Metadata-Version: 2.1
Name: segmoe
Version: 0.0.4
Summary: Package for Mixing Stable Diffusiion XL Models by Segmind
Home-page: https://github.com/segmind/segmoe
Author: Yatharth Gupta
Author-email: yatharthg@segmind.com
License: MIT
Description: # SegMoE: Segmind Mixture of Diffusion Experts
        
        ![image/png](https://cdn-uploads.huggingface.co/production/uploads/62f8ca074588fe31f4361dae/TJTQyN9tav94fVcvpZGq8.png)
        
        SegMoE is a powerful framework for dynamically combining Stable Diffusion Models into a Mixture of Experts within minutes without training. The framework allows for creation of larger models on the fly which offer larger knowledge, better adherence and better image quality.

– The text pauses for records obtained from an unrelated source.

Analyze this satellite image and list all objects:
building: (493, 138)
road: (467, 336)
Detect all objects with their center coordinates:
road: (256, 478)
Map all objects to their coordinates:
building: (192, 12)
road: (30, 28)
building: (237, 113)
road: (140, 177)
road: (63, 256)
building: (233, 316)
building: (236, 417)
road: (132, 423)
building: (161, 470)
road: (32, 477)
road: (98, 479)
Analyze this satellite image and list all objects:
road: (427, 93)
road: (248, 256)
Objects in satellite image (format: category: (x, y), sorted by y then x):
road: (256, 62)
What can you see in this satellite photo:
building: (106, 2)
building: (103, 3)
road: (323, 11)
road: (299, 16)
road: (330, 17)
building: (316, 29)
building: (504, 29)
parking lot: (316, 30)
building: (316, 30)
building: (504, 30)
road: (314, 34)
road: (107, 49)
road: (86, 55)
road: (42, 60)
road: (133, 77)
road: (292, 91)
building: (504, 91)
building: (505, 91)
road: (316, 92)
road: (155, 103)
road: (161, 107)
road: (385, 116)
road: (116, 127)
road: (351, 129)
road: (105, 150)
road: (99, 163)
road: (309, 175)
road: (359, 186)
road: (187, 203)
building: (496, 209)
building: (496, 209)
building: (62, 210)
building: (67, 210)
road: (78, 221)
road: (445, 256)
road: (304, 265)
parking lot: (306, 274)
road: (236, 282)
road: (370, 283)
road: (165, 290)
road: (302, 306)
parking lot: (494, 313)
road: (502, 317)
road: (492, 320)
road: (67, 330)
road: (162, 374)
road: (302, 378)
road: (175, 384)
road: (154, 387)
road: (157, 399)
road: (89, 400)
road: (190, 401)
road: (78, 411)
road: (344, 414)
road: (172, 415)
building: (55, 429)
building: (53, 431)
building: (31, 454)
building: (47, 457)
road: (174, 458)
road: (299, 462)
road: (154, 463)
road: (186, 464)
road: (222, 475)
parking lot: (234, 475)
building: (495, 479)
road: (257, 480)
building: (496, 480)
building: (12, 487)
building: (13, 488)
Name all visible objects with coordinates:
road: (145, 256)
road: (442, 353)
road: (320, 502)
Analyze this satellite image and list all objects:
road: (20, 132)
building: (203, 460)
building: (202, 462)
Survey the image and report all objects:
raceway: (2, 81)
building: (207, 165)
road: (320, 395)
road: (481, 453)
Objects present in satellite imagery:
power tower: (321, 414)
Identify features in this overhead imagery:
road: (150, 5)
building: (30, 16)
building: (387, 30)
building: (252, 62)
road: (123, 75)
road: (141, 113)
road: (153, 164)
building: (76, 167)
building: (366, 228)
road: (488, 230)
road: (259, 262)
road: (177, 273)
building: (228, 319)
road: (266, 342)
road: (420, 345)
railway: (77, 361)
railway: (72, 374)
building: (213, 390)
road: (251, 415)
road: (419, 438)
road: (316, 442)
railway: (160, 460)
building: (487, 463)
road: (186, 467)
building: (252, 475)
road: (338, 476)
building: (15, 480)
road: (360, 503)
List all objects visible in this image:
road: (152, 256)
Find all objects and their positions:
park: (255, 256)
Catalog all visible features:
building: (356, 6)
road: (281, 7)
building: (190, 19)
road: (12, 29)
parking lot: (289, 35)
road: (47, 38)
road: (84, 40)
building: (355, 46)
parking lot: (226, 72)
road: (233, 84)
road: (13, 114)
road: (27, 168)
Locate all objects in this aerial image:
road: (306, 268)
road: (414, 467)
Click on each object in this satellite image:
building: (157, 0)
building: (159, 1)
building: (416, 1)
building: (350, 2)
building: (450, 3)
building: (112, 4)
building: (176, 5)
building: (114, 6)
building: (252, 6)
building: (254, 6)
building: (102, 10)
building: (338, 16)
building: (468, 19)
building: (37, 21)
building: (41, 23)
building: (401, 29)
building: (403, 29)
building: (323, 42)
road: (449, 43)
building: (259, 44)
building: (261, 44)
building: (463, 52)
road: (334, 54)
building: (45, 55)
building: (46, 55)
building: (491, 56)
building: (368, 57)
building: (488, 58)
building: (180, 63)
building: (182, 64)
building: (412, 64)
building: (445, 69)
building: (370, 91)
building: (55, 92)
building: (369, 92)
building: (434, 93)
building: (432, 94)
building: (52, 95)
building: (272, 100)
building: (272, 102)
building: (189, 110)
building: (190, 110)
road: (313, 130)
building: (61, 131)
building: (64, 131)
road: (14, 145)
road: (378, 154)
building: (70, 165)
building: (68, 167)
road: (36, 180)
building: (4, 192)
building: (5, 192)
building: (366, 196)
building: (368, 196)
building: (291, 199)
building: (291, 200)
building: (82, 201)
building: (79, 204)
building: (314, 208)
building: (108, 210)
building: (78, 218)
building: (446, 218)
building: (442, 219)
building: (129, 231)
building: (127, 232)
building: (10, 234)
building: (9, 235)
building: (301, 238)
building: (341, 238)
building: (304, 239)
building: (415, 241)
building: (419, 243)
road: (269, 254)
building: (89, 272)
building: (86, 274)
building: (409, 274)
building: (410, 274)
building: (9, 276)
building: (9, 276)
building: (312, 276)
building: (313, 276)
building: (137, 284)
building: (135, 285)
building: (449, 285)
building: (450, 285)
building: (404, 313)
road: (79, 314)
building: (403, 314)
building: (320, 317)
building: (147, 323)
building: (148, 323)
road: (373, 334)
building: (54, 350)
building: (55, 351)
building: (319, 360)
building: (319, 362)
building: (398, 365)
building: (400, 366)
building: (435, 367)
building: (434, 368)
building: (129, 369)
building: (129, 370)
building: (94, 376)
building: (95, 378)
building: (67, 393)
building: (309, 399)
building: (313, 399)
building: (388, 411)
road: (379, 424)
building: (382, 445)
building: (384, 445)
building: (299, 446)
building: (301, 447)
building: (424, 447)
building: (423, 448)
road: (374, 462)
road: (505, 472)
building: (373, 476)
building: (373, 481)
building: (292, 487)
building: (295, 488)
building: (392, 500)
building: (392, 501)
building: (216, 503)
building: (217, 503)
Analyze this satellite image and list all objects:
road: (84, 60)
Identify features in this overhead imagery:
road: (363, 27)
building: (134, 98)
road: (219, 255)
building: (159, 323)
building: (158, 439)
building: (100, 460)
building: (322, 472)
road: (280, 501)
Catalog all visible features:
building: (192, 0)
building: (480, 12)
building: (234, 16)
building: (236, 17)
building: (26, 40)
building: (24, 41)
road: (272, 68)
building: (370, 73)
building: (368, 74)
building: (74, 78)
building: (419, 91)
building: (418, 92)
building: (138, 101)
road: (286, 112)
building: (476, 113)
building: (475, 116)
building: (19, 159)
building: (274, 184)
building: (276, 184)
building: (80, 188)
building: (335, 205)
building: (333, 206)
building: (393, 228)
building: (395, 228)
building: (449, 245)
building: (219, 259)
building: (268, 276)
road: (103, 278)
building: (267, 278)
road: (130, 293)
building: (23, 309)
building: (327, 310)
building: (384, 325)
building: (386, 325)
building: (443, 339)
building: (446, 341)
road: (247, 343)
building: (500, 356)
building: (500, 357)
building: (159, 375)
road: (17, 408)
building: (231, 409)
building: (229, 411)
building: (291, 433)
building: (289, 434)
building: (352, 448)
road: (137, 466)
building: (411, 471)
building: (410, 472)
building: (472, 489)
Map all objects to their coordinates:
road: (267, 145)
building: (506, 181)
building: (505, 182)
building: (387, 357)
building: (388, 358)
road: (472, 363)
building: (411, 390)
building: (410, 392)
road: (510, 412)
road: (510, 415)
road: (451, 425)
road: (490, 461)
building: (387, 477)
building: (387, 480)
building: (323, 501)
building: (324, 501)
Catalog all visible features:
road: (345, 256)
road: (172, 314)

It is inspired by [mergekit](https://github.com/cg123/mergekit)'s mixtral branch but for Stable Diffusion models.
        
        ## Installation
        
        ```bash
        pip install segmoe
        ```
        
        ## Usage
        
        ### Load Checkpoint from Hugging Face
        
        We release 3 merges on Hugging Face, 
        
        - [SegMoE 2x1](https://huggingface.co/segmind/SegMoE-2x1-v0) has two expert models.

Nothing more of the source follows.